Об этом свидетельствует то, что именно его глазами мы смотрим и на, пожалуй, самую знаковую деталь — символ имитации — рублевые часы, стучащие четко и торопливо, но стрелки которых не двигаются и всегда показывают одно и то же время, и на свинку, до глаз запустившую морду в лохань с помоям, — анималистическое воплощение людского безразличия ко всему окружающему их, но не касающемуся кормушки, до которой они дорвались, преуспев в притворстве. Именно он видит и то, что «старуха сидит и плачет: утирается подолом — и рекой течет!» Но как раз на этом и обрывается в рассказе сюжетная линия-росток, связанная с мальчиком.
С другой стороны, он уже начал незаметно для себя притворяться прилежным отроком, потому что «не хотел огорчать своих воспитателей и благодетелей», которые были притворщиками-имитаторами.
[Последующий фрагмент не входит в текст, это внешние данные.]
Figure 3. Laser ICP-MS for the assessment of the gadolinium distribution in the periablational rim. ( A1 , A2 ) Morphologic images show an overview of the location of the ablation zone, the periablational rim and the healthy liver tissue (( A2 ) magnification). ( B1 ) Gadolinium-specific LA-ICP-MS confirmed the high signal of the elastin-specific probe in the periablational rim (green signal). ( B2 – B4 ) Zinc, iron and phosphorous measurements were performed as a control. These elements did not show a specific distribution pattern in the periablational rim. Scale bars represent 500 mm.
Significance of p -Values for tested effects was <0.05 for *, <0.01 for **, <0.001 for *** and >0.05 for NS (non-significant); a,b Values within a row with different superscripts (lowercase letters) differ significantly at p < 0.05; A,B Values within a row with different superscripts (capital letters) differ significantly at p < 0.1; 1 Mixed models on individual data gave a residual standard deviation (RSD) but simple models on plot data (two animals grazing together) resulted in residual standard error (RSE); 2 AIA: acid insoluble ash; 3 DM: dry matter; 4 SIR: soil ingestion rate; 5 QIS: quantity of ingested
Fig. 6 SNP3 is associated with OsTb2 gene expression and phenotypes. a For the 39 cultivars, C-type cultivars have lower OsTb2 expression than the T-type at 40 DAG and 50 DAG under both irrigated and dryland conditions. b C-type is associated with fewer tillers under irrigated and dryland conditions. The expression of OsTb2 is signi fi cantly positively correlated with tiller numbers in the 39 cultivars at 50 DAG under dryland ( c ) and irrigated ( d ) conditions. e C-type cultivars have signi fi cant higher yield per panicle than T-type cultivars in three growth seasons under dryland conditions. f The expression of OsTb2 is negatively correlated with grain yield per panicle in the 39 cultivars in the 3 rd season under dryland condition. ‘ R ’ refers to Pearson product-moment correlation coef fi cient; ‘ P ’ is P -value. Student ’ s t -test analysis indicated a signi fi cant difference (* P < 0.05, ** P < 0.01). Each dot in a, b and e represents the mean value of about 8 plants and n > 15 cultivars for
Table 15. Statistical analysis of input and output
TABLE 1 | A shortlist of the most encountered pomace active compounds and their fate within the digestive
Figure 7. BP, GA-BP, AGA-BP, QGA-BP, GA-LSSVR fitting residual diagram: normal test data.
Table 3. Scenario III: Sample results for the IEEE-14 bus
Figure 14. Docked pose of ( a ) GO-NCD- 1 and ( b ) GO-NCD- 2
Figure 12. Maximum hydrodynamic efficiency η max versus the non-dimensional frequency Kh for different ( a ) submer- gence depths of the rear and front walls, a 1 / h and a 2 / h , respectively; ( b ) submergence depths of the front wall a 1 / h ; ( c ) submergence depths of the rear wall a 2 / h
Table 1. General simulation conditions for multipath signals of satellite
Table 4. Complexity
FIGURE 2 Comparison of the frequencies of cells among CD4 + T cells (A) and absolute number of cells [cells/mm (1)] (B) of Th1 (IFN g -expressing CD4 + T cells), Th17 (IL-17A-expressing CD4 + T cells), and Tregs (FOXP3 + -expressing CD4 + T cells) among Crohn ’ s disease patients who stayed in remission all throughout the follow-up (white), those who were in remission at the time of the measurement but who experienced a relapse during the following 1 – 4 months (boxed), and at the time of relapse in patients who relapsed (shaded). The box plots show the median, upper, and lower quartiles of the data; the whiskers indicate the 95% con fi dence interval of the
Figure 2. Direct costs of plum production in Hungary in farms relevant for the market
Следовательно, в этом образе одновременно слышны и отголоски андерсеновского искреннего младенца, и перспектива замятинского «нумера» Единого Государства, заложника «математически безошибочного счастья» с фантастическим марионеточным комплексом благодарности Благодетелю из романа «Мы».
На всю жизнь бунинский ушастый мальчик старается запомнить урок о перспективах развития и причинах гибели древнегреческой цивилизации, содержащий предупреждение — диагноз для всех народов. Но как он, олицетворяющий в рассказе будущее России, этим уроком воспользуется? Здесь и скрыт ключ, при помощи которого можно открыть клетку притворства и выпустить на свободу больную птицу — душу человеческую. Примечательно, что образ мальчика возникает в рассказе после знаменательной аллегорической фразы: «Посинел во дворе дым вьюги, выше крыши намело сугробы, завалило ворота и калитку…»
С Обытия в рассказе происходят перед Рождеством, и все текстовое пространство пронизывает сквозной мотив кануна. «Будьте, как дети», — эта вечная христианская истина и есть идеал бунинского художества, в сочетании с мотивом высоединения культур освещающий путь к выздоровлению.
Сумеет ли мальчик сохранить в себе сокровенно детское; растопят ли слезы страдающей невинно старухи льдинки притворства, уже успевшие проникнуть в его сердечко коварными осколками троллевского зеркала; отважится ли он, подобно андерсеновской Герде, соскребать лед не ногтями с оконного стекла, а искренним милосердием с людских сердец? Такие вопросы, как необходимость разгребать снежные завалы, чтобы двигаться вперед, ставит писатель перед читателями, извлекая тем самым из скобок истинную значимость сочетания семейного воспитания и школьного образования на духовной основе.
Рассказ «Старуха» сегодня не менее современен, чем в 1916 году.
Так же плачет «глупая уездная старуха», которая всю жизнь «трепетала за каждый свой шаг», «из сил выбивалась» и теперь еле-еле существует, в то время когда новоявленные чиновники, притворяющиеся радетелями о народном благе, купаются в роскоши…
Неужели и в новом веке мы повторим ошибки предыдущих?
Неужели всегда обладавшая могущественным потенциалом и не утратившая его поныне Россия как великая держава окончательно изнежится, развратится и погибнет, «как было это, впрочем, со всеми древними народами, неумеренно предававшимися идолопоклонству и роскоши»?
Это зависит от того, что мы будем делать дальше: имитировать жизнедеятельность или жить.